• TRY IT: Everything from the line with "的同时，还作为评论家积极发表论文。以现代中国文学，尤其是鲁" to the end of the data should be restated word for word, and nothing before it.

·····

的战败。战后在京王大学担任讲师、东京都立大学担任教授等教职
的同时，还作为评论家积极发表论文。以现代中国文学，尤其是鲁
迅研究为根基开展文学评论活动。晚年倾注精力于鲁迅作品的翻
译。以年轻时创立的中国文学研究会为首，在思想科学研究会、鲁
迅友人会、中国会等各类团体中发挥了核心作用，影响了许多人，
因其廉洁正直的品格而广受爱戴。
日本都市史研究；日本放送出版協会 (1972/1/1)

·····

• TASK RESPONSE:
的同时，还作为评论家积极发表论文。以现代中国文学，尤其是鲁
迅研究为根基开展文学评论活动。晚年倾注精力于鲁迅作品的翻
译。以年轻时创立的中国文学研究会为首，在思想科学研究会、鲁
迅友人会、中国会等各类团体中发挥了核心作用，影响了许多人，
因其廉洁正直的品格而广受爱戴。
日本都市史研究；日本放送出版協会 (1972/1/1)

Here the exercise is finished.